Go through the data and report each line that holds the string "krojenia".
-- Opening Marker --
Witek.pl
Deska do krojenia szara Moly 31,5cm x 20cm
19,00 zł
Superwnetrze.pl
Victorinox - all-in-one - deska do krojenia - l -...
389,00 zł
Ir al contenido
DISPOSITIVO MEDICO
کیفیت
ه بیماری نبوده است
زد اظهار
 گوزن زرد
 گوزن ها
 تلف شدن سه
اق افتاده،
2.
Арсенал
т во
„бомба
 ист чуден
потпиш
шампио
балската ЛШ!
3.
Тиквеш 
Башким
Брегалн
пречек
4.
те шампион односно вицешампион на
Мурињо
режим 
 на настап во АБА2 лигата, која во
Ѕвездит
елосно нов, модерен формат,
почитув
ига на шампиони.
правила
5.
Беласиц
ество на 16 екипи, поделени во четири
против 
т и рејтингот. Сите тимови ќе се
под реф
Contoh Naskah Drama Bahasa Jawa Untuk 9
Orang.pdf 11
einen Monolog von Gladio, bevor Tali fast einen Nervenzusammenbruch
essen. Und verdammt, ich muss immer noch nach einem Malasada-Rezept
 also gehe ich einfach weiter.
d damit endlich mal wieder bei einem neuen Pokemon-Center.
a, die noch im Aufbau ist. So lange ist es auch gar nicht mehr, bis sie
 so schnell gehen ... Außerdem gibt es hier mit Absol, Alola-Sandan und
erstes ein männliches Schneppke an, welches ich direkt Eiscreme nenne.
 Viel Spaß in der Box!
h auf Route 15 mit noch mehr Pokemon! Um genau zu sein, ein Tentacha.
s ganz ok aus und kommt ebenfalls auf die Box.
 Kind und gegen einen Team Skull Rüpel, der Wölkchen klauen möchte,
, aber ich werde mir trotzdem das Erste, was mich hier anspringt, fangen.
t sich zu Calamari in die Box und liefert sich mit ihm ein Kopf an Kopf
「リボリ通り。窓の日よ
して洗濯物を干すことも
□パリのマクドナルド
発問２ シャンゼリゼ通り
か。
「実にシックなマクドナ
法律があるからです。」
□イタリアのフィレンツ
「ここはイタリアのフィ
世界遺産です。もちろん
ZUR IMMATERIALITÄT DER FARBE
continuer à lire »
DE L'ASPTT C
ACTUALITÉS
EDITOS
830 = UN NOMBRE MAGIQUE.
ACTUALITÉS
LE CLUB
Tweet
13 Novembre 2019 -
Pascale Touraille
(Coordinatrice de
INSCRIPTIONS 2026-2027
-- Closing Marker --
_YOUR RESPONSE_
Deska do krojenia szara Moly 31,5cm x 20cm
Victorinox - all-in-one - deska do krojenia - l -...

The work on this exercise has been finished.